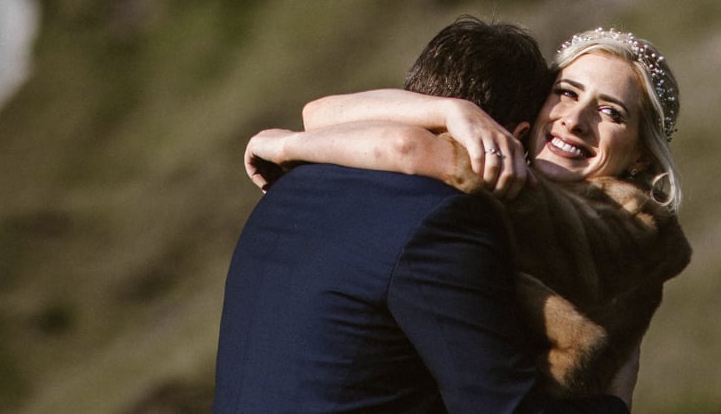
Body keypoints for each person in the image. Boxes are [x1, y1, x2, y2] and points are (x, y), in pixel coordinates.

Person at [244, 23, 690, 399]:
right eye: (566, 93)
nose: (575, 119)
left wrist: (287, 147)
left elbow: (398, 143)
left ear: (640, 157)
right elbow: (318, 111)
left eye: (610, 112)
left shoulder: (631, 228)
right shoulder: (525, 191)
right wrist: (450, 109)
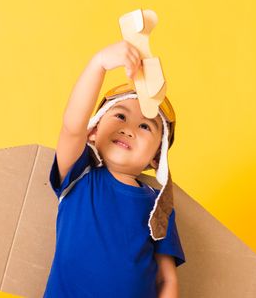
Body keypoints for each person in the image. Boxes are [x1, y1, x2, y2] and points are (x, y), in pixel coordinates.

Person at [43, 40, 186, 297]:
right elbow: (72, 127)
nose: (128, 129)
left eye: (145, 126)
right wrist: (98, 65)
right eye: (119, 115)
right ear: (94, 130)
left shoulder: (159, 206)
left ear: (156, 156)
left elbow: (167, 280)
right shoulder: (80, 177)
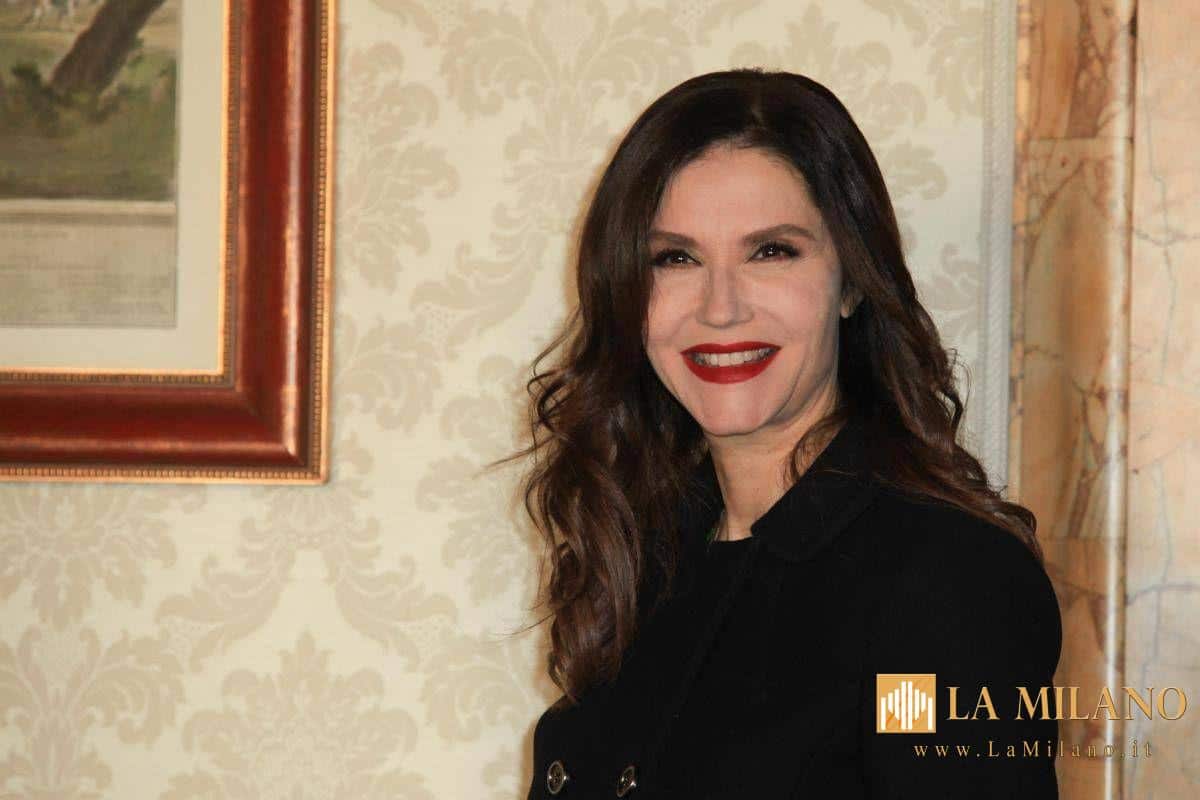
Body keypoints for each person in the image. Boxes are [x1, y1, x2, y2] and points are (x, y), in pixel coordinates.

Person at [502, 69, 1062, 799]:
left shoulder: (941, 583)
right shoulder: (642, 557)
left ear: (853, 282)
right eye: (675, 258)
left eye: (771, 251)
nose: (720, 308)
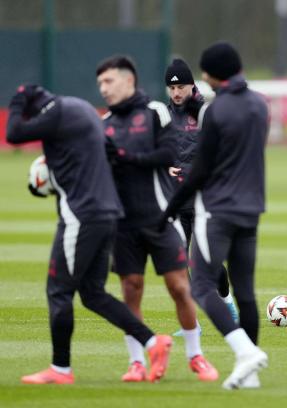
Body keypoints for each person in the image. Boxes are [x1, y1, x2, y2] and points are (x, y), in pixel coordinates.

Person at [6, 84, 172, 384]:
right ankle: (153, 343)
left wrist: (17, 101)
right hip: (107, 214)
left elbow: (14, 133)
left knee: (58, 292)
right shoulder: (80, 107)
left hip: (81, 217)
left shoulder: (55, 112)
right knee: (93, 294)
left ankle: (60, 370)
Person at [96, 55, 218, 382]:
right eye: (101, 84)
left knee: (179, 286)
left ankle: (196, 356)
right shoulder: (105, 123)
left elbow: (167, 152)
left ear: (128, 81)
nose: (104, 89)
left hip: (160, 215)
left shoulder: (156, 113)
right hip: (123, 223)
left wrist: (129, 158)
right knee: (131, 289)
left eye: (109, 82)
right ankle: (137, 362)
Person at [160, 42, 269, 390]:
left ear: (212, 74)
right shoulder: (259, 105)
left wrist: (171, 206)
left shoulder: (215, 111)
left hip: (217, 208)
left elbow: (201, 169)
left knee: (203, 285)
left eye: (205, 73)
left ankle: (244, 352)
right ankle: (250, 372)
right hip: (252, 208)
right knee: (246, 292)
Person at [163, 58, 239, 330]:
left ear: (192, 86)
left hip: (205, 201)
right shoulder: (162, 117)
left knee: (208, 262)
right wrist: (163, 167)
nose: (176, 93)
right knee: (177, 262)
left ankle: (227, 302)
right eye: (171, 88)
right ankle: (190, 322)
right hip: (176, 201)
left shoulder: (207, 113)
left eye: (181, 86)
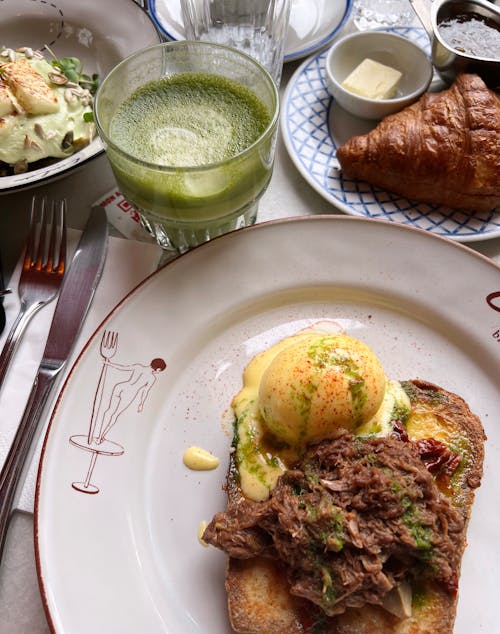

============================================================

Please transcribe exactly the lines above from the line that has "left eye: (109, 82)" up to and including the line that has "right shoulder: (162, 117)"; no other line belongs in the answer.

▶ [Reply to the exercise]
left eye: (109, 82)
right ankle: (137, 362)
Person at [160, 42, 269, 390]:
left ear: (212, 74)
right shoulder: (259, 105)
left wrist: (171, 206)
left shoulder: (215, 111)
left hip: (217, 208)
left elbow: (201, 169)
left knee: (203, 285)
left eye: (205, 73)
left ankle: (244, 352)
right ankle: (250, 372)
right hip: (252, 208)
right knee: (246, 292)
Person at [163, 58, 239, 330]:
left ear: (192, 86)
left hip: (205, 201)
right shoulder: (162, 117)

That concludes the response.